A special case for fluoride rinses could be made for elderly patients. Often they take medication that affects salivary flow or they have a systemically impaired salivary function. Moreover, tooth brushing may be physically difficult due to loss of dexterity, strenuous for the patients themselves or too time consuming, when done carefully, for those taking care of their hygiene. Toothpastes could also be too aggressive for sensitive mucosal tissue, in particular when salivary function is reduced. Rinsing with an effective fluoride rinse that lacks aggressive additional components, would then be a valuable method to provide sufficient amounts of fluoride throughout the day. One should remember that this will never be a full replacement for tooth brushing, considering the importance of tooth brushing for periodontal health.

Are all fluorides the same?

Fluoride in toothpastes comes in various chemical forms, as sodium fluoride, stannous fluoride, amine fluoride, monofluorophosphate etc. The choice by manufacturers in the past was often related to compatibility with abrasive elements, price of components etc. Although differences in anti-caries performance were observed in standard RCTs,31 the conclusion is justified that these differences are small compared to patient variables such as brushing time, frequency and post-brushing behaviour.

Concluding remarks

After the beneficial effects of fluorides in caries prevention were found in the 1930s major improvements have occurred in our understanding of the fluoride mode of action and this has resulted in new products. Currently we can choose from a range of fluoride toothpastes, rinses, gels and varnishes that have proven clinical efficacy. Fluoridated toothpastes are, by far, the most frequently sold and used method of caries prevention. Given the fast clearance of fluoride after tooth brushing, the preferred order for fluoride delivery should, in my view, be brushing with a fluoridated toothpaste, additional cleaning of interdental spaces followed by using a fluoride rinse.

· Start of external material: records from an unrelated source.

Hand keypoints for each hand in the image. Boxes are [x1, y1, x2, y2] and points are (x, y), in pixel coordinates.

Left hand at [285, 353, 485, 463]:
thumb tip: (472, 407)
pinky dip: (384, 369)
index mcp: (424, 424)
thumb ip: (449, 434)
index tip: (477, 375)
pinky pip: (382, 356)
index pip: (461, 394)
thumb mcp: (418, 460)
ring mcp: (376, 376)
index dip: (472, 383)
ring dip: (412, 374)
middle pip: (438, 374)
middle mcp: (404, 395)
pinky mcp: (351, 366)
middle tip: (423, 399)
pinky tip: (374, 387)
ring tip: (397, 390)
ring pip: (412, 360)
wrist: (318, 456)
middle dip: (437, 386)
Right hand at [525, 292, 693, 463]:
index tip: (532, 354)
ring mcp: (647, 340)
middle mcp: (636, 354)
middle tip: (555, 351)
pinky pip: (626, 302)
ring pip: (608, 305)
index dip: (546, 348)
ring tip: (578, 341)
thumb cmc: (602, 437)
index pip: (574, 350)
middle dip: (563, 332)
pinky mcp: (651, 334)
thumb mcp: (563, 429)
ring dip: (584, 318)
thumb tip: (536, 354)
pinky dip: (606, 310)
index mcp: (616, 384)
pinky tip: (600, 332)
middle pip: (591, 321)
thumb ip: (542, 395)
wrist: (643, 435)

The effectiveness of brushing and rinsing is very dependent on the patient's compliance.

In patients where compliance is hard to achieve fluoride schemes should be chosen that are efficacious without the cooperation of the patient. Fluoridation of the drinking water is still the optimal method of fluoride delivery but in many parts of the world this is not implemented due to political/emotional reasons. Alternatively, in high risk or non-compliant patients high fluoride gel and varnish treatments could be applied professionally.